I chose to make a berry crisp for my dinner night on our writers’ retreat, not just because it was easy, but because it just sounded really good. I love berry crisp, and this is a great recipe.

I did as much as I could ahead of time, mixing the dry ingredients for the berry filling, and the crisp ingredients and transporting them in ziplock bags. That made putting the dessert together very easy when the time came.

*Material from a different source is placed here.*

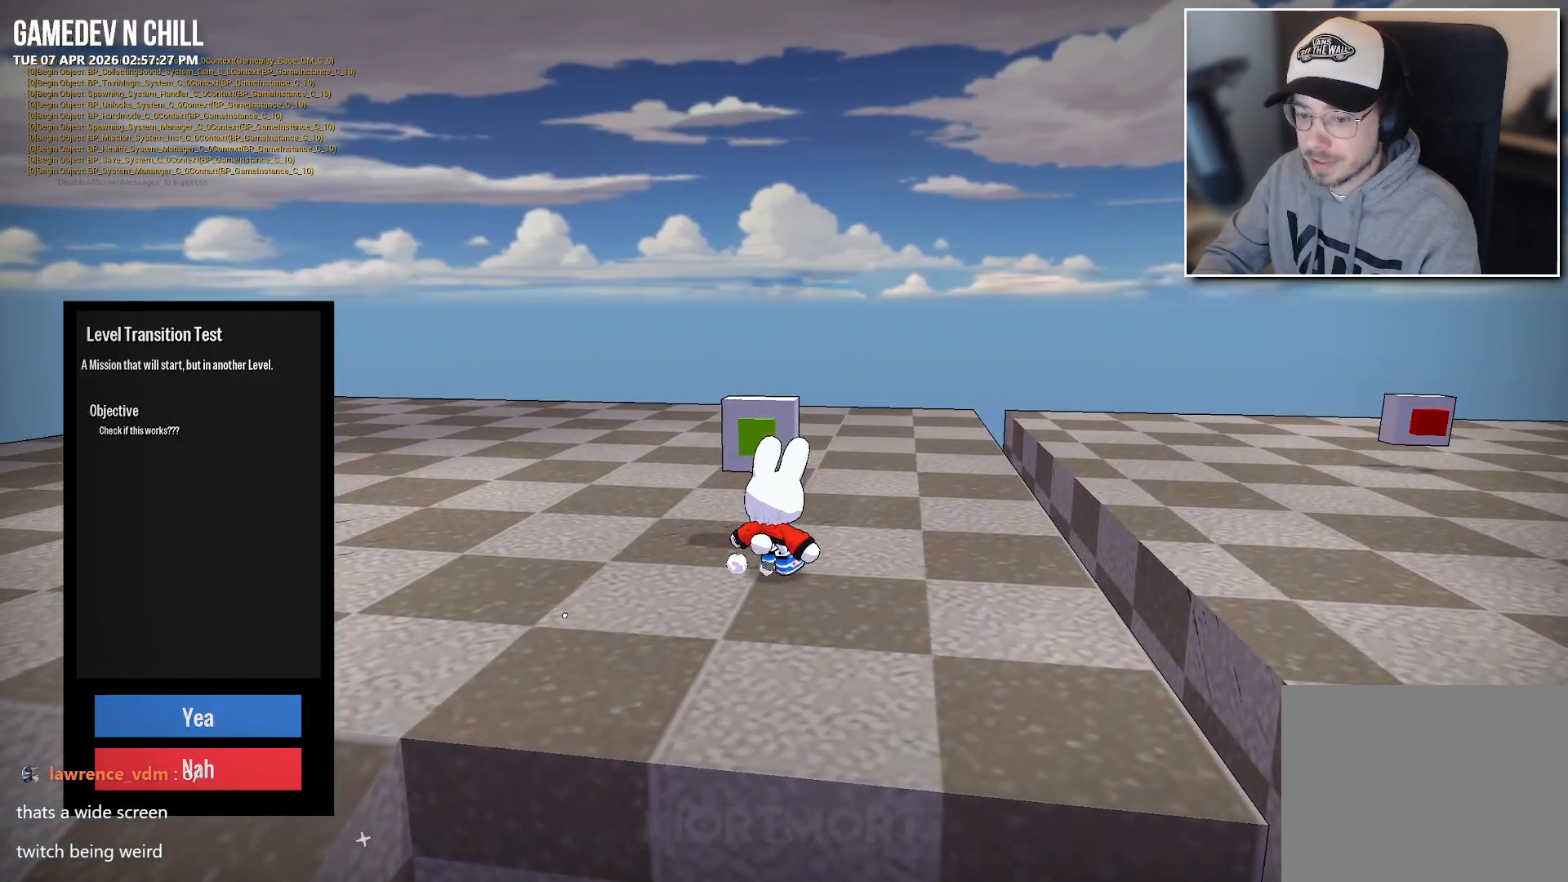
{"buttons": [], "left_stick": "center", "right_stick": "center", "events": [[33, "A", "up"], [117, "A", "down"], [217, "A", "up"]]}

I bought the frozen berries, and vanilla ice cream there (what’s a crisp without ice cream?).

Berry Crisp

serves 4-6

Berry Filling:

2 t. granulated sugar

2 T. cornstarch

3 C. berries (thawed)

Crisp:

1 C. old fashioned oats

½ C. packed brown sugar

¼ C. all-purpose flour

1 t. cinnamon

¼ t. ground ginger

¼  t. salt

6 T. cold butter

Preheat oven to 375°.

For filling, combine sugar and cornstarch in a small bowl. Add berries and toss to coat evenly.

For bottom layer and topping, combine oats, brown sugar, flour, cinnamon, sugar, ginger, and salt in a bowl. Cut in cold butter using a pastry blender or two knives. Then mix with a fork until mixture resembles coarse crumbs.

Pat half of the oat mixture on the bottom of a 2-qt. glass pan. Top with berry mixture. Crumble remaining oat mixture on top of the berries.

Bake 20-25 min. till topping is a golden brown and berries are bubbly around the edges.